In: Biology
What is the fundamental difference in how matter and energy move through an ecosystem? Consider the laws of thermodynamics and the law of conservation of matter in your response. How does energy transfer constrain the number of trophic levels in an ecological community?
1. Matter flows through the ecosystem in the form of the non-living nutrients such as carbon, nitrogen, and other elements essential to living organisms. When a living organism dies, these nutrients are released back into the ecosystem. These elements move from the producers, to the consumers, and ultimately to the decomposers when the consumer dies. matter is returned back to the soil by the decomposers. Thus matter is recycled in the ecosystem. This is the law of conservation of matter.
Producers convert energy from the environment into carbon bonds, such as those found in the sugar glucose. When respiration occurs, the carbon-carbon bonds are broken and the carbon is combined with oxygen to form carbon dioxide. This process releases the energy, which is used by the organism to move its muscles, digest food, excrete wastes, think, etc. Unlike matter, energy is not recycled through the system. The energy flow is linear. A part of the energy is lost at each stage. Ultimate fate of energy in ecosystems is for it to be lost as heat.
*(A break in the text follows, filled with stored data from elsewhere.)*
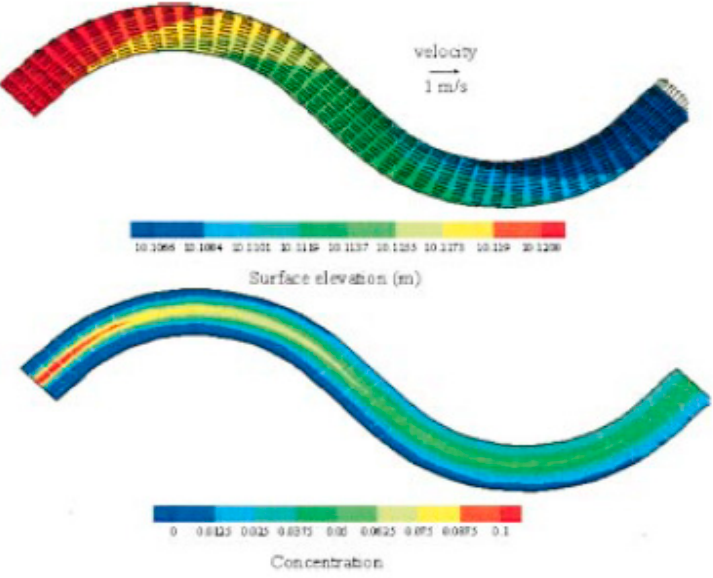
Figure 12. Flow and concentration field (Reproduced from Duan (2004) [50] with permission from ASCE).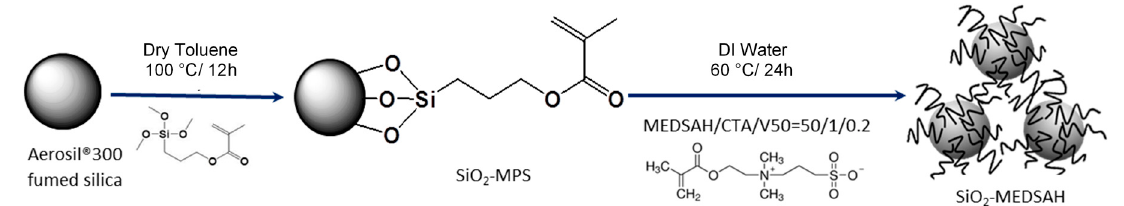
Figure 3. Schematic of preparation polymer modified nanoparticles.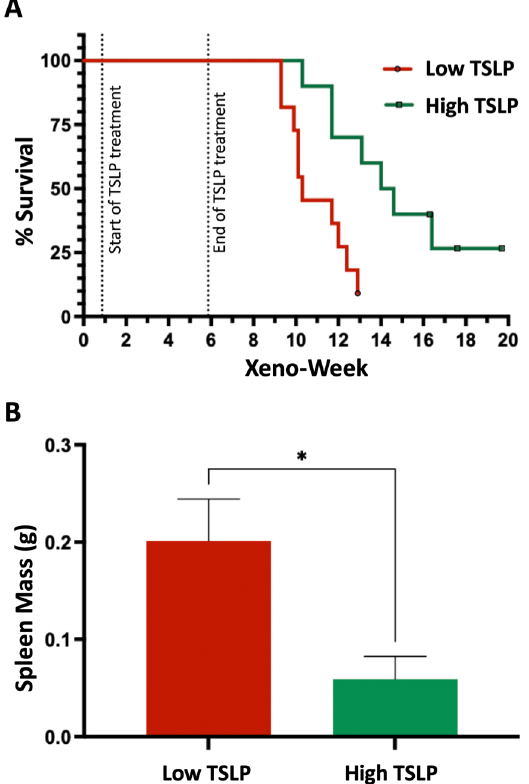
Figure 3. High TSLP doses prolonged survival of PDX mice. ( A ) Survival curves shown for patient-1- derived xenograft (PDX-1) with TSLP treatment (low and high) starting 1 week after transplantation and ending at week 6. n = 21 (11 low-TSLP and 10 high-TSLP). A Mantel–Cox (log-rank)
2. The second law of thermodynamics states that whenever energy is transformed, energy is lost through the release of heat. This occurs when energy is transferred between trophic levels in a food web. Hence, more and more energy is lost as one moves up through trophic levels. If a trophic level has a low amount of energy, the number of organisms supported will be less. Thus energy transfer limits the number of trophic levels a ecosystem can sustain.